As in the UK, there’s no guarantee against privacy and security breaches for states with age verification laws, and there’s little standardization in this bevy of rules. Efforts in the US also coincide with escalating government digital surveillance and attempts to declare expressions of LGBTQ sexuality, like drag shows, as obscene, raising the risks of handing over personal data even further.

Not all age verification efforts entrust users’ privacy to third-party services with a host of different methods. The EU is trialing not only age-gating requirements, but also government-managed digital IDs. It has started testing an age verification system prototype designed to “bridge the gap” before digital IDs arrive by the end of next year. The solution will allow users to upload their passport or government ID card to a government-built system, which then generates a “proof of age attestation” that is passed to sites. Sites can also use the customer identification methods employed by banks and mobile carriers. The goal is that users can upload sensitive information to a single system that can be held to a high privacy standard and is simple for sites to use.

Though having a centralized age verification solution may prevent users from having to pass their information through multiple verification services, plenty of questions remain regarding surveillance and accessibility. Aside from the ever-present possibility of data breaches, digital IDs may also restrict undocumented individuals from accessing content online. And, without the proper safeguards, digital identity systems may still “phone home” to the ID’s issuer when a user’s age is verified, potentially allowing providers to track online activity.

“If I pull up my ID at the liquor store, the DMV doesn’t know that, but with digital identification, there’s a potential for that,” says Alexis Hancock, the director of engineering at the Electronic Frontier Foundation (EFF).

Down the line, the EU says it plans to enhance the framework with technology called zero-knowledge proof (ZKP).
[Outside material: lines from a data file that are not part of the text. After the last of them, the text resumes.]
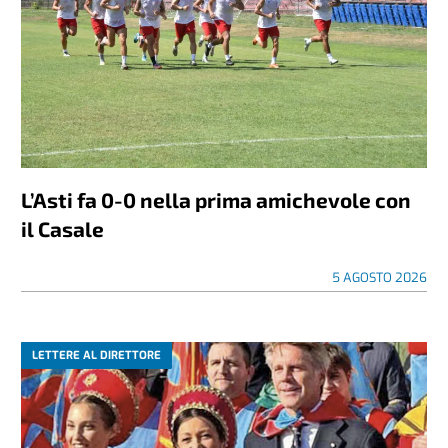
L’Asti fa 0-0 nella prima amichevole con
il Casale
5 AGOSTO 2026
LETTERE AL DIRETTORE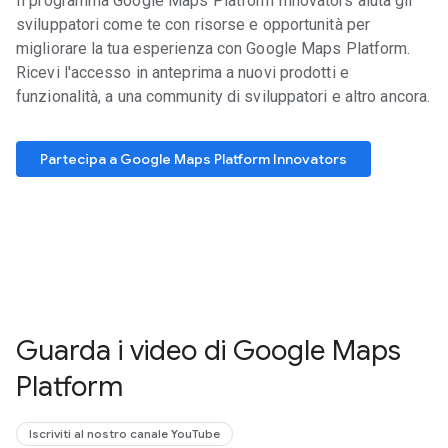
Il programma Google Maps Platform Innovators aiuta gli
sviluppatori come te con risorse e opportunità per
migliorare la tua esperienza con Google Maps Platform.
Ricevi l'accesso in anteprima a nuovi prodotti e
funzionalità, a una community di sviluppatori e altro ancora.
Partecipa a Google Maps Platform Innovators
Guarda i video di Google Maps
Platform
Iscriviti al nostro canale YouTube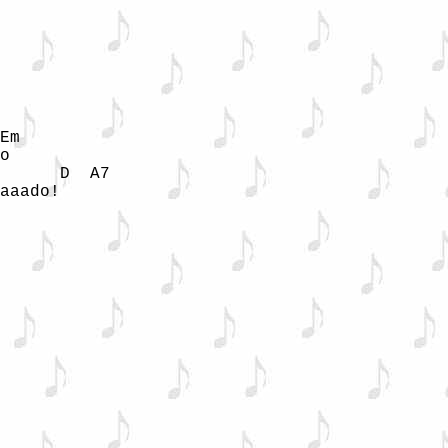
Em 

o 

      D  A7 

aaado! 
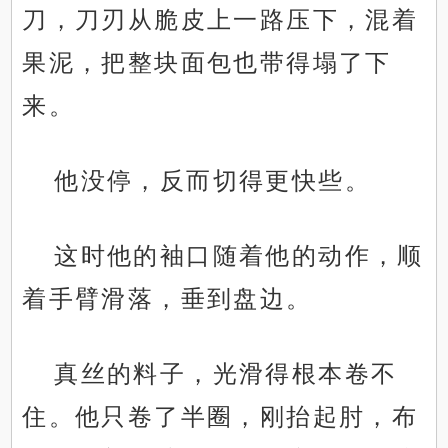
刀，刀刃从脆皮上一路压下，混着
果泥，把整块面包也带得塌了下
来。
他没停，反而切得更快些。
这时他的袖口随着他的动作，顺
着手臂滑落，垂到盘边。
真丝的料子，光滑得根本卷不
住。他只卷了半圈，刚抬起肘，布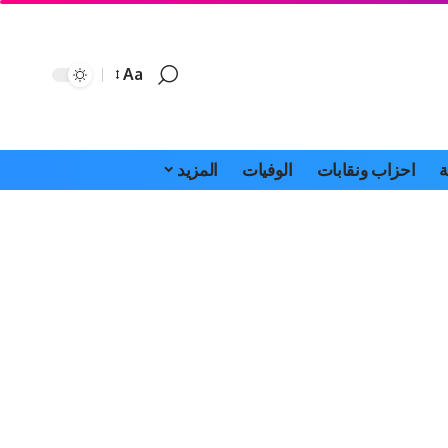
Aa
Font
Resizer
ة
احزاب ونقابات
الوفيات
المزيد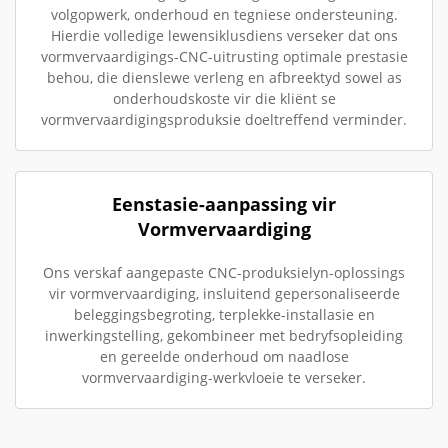
volgopwerk, onderhoud en tegniese ondersteuning.
Hierdie volledige lewensiklusdiens verseker dat ons
vormvervaardigings-CNC-uitrusting optimale prestasie
behou, die dienslewe verleng en afbreektyd sowel as
onderhoudskoste vir die kliënt se
vormvervaardigingsproduksie doeltreffend verminder.
Eenstasie-aanpassing vir
Vormvervaardiging
Ons verskaf aangepaste CNC-produksielyn-oplossings
vir vormvervaardiging, insluitend gepersonaliseerde
beleggingsbegroting, terplekke-installasie en
inwerkingstelling, gekombineer met bedryfsopleiding
en gereelde onderhoud om naadlose
vormvervaardiging-werkvloeie te verseker.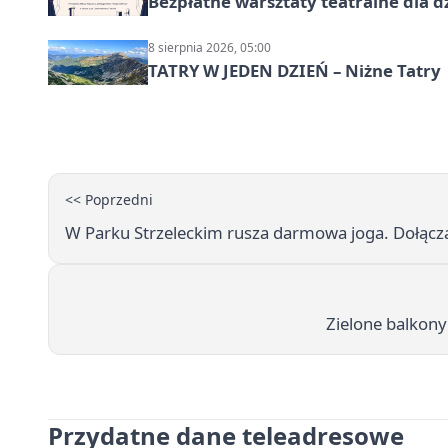
Bezpłatne warsztaty teatralne dla d
8 sierpnia 2026, 05:00
TATRY W JEDEN DZIEŃ – Niżne Tatry
<< Poprzedni
W Parku Strzeleckim rusza darmowa joga. Dołączą 
Zielone balkony
Przydatne dane teleadresowe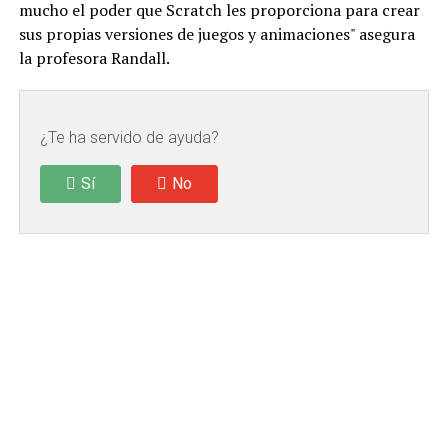
mucho el poder que Scratch les proporciona para crear
sus propias versiones de juegos y animaciones" asegura
la profesora Randall.
¿Te ha servido de ayuda?
Sí
No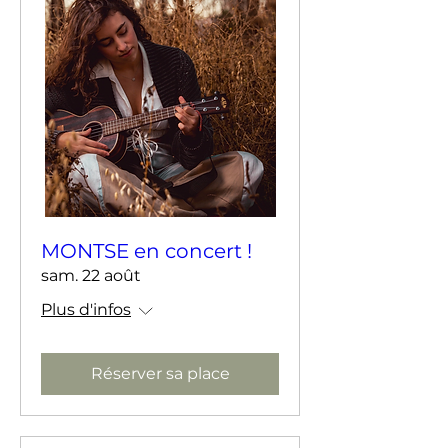
MONTSE en concert !
sam. 22 août
Plus d'infos
Réserver sa place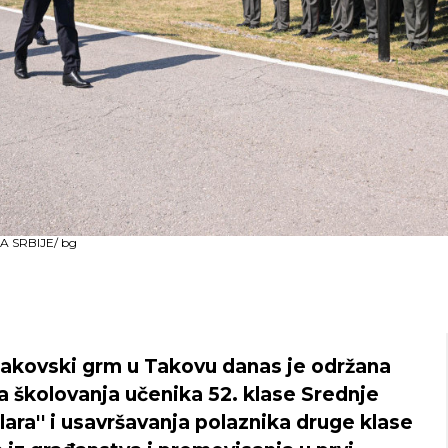
A SRBIJE/ bg
kovski grm u Takovu danas je održana
školovanja učenika 52. klase Srednje
lara'' i usavršavanja polaznika druge klase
This is a cryptographic verification method that allows a service to prove something is true or false without revealing any additional information, as outlined by the EFF. That means an app could verify that a user is over the age of 18 without disclosing their exact birthdate. Google has already built a ZKP system into Google Wallet and has since open-sourced the technology, which it’s encouraging EU members to adopt.

Even with ZKP in place, Hancock says that there are still concerns about what sites and apps can ask for information about a user’s age. “I haven’t seen anything remotely promising at the moment that actually reels in verifiers in particular,” Hancock says. “There’s not a lot of scope restriction on who can actually ask for this and if it’s even needed in some cases.”

Lawmakers and regulators have argued that there are overwhelming benefits to protecting children from harmful content or exploitative social media platforms. Melanie Dawes, the chief executive of Ofcom, the UK’s communications regulator, boasted that “prioritizing clicks and engagement over children’s online safety will no longer be tolerated in the UK,” and US lawmakers and regulators have declared porn and social media a public health crisis. “Putting in place commonsense guardrails that protect our kids from the dangers of social media is critical for their future and America’s future,” Sen. Katie Britt said in an announcement about the Kids Off Social Media Act.

While keeping kids safe online is important, this messaging downplays or ignores the ripple effects. Right now, there just isn’t any clear-cut way to verify someone’s age online without risking a leak of personal information or hampering access to the internet. Until lawmakers stop and think about the bigger picture, everyone’s privacy is going to be at risk.